I can’t tell you what it feels like.
I rush to the field to do the herd, have breakfast with the family (The Older Brother and his Beloved are here), and then drive up to HorseBack. Their spring season is swinging into action, which means there is a huge amount of work for me to do. If I did not have a day job, I would spend my every waking moment there, quite frankly.
It’s odd, this kind of volunteering. If you tell someone you are working for a charity, it sounds madly pi and good-workish and holier than thou. Look at me, doing my bit; pin a damn medal on my virtuous chest.
In actual fact, it feels like the biggest luxury in my life right now, alongside the fact that I own a thoroughbred mare. It’s all the things I love the most: good and fascinating people, glorious horses, something that means something in the world. It is hard work, and I take it very seriously, but the pleasure I get from it is such that it feels as if I am getting a vast gift. Every day is like Christmas day.
Also, I learn a huge amount: about equines, and about human experience of which, before now, I was almost entirely ignorant. Sometimes that is very humbling; sometimes it is intensely funny.

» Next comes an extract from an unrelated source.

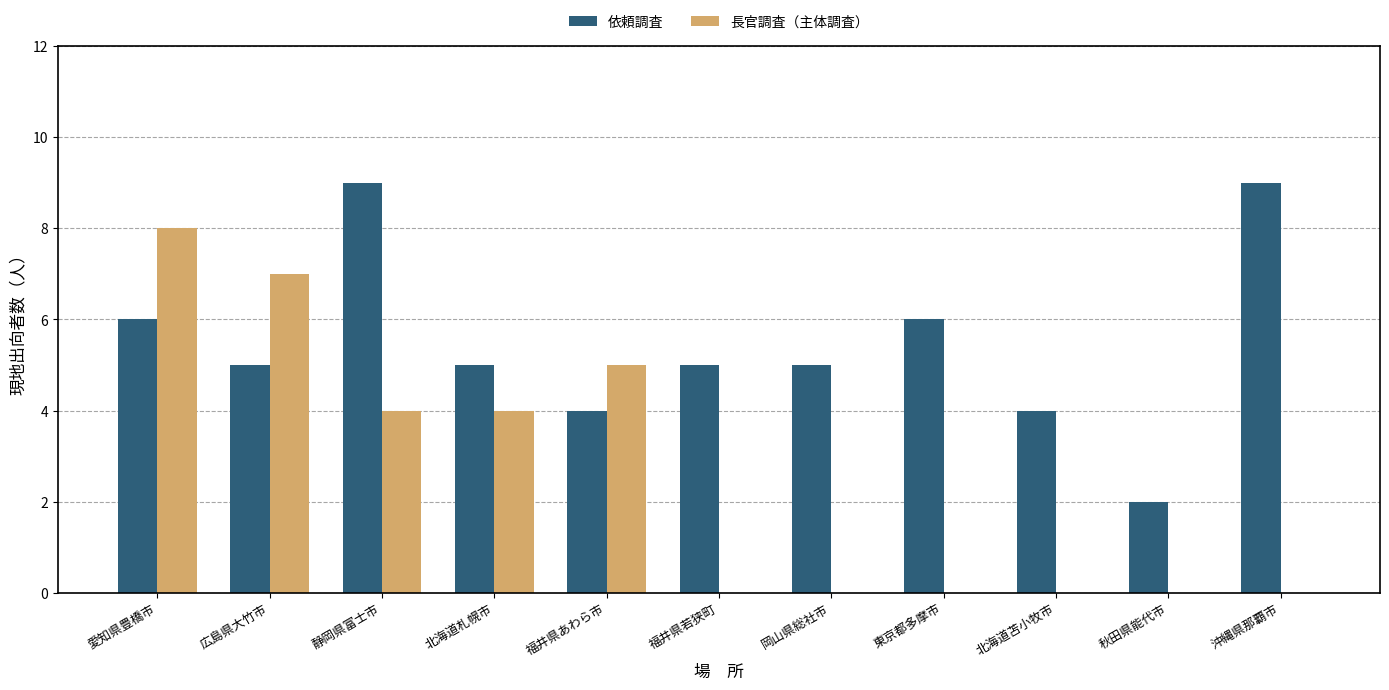

Which category has the highest value in the 長官調査（主体調査） series?

愛知県豊橋市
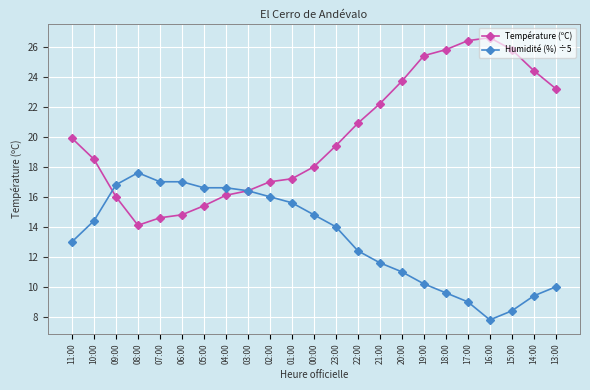

The value of Humidité (%) ÷5 at 10:00 is 3.8. True or false?

False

For example, this morning, a group of Personnel Recovery Officers were up to see the courses in action for themselves. One of them was a very nice fellow from the Household Cavalry. That would have been enough to send me into transports, since I am utterly obsessed with the Household Cavalry and their extraordinary horses. But the thing that really made me laugh is that he was having a conversation with Paul Burns, a HorseBack volunteer who is up here for a couple of weeks. Paul was a Para, who was blown up in Northern Ireland, and they were discovering mutual friends.
‘Oh, yes,’ they said to each other, of one such. ‘He’s a sniper isn’t he?’ (This alone is a sentence to which my brains responds: does not compute.) Then they talked about various assignments the fellow had tried. ‘Should stick to sniping,’ they said, laughing fondly.
Should stick to sniping is possibly my catchphrase of the day.
As HorseBack really starts cooking for the season to come, I realise that my time management, which is, let’s face it, utter crap, must get polished. Otherwise I shall have to stick to sniping. I think there was a low-level fear that I might not be able to make this new, packed life work. I want to be able to ride my horse, do the HorseBack work, train Stanley the Dog, write my new green-lit secret project, and do the blog. That is quite a lot, for a goofball like me.
As I pondered this, I heard a voice in my head say: Break it down. I remembered the small, potent steps with Red and the lesson I learnt from that. It’s easy to feel overwhelmed, and decide one can do nothing. It’s all too much. So I sat down to the new project with the intention of doing it in increments. I even told myself I’d just do one hour and see what happened, until I can teach myself to get in a better rhythm. Three hours later, I had 828 new words, glittering on the page. Ah, I thought; that was not so hard.
It’s going to be a long summer. There will be no days off; no holidays; no lounging about. I’m already ruthlessly chucking social engagements. There may be afternoons when I really shall not be able to sneak away to watch the 4.30 at Windsor. But the thing is that most of this work is all holiday to me. I’ll need a bit of iron tonic and a lot of discipline. I’ll need to remember the small steps, and not get panicked. There will be days when I shall fail. Yet I can hardly express in words how much profound satisfaction all this gives. I’m hanging out more flags.
My morning at HorseBack UK:
The very newest arrival, an enchanting Quarter Horse/Connemara cross gelding called Blue:
JURA THE PUPPY:
The incomparably handsome Archie:
The Best Beloveds:
No hill today. No time. Something has to give.
Brain going phut now, so proof-reading was an impossibility. Forgive any howlers.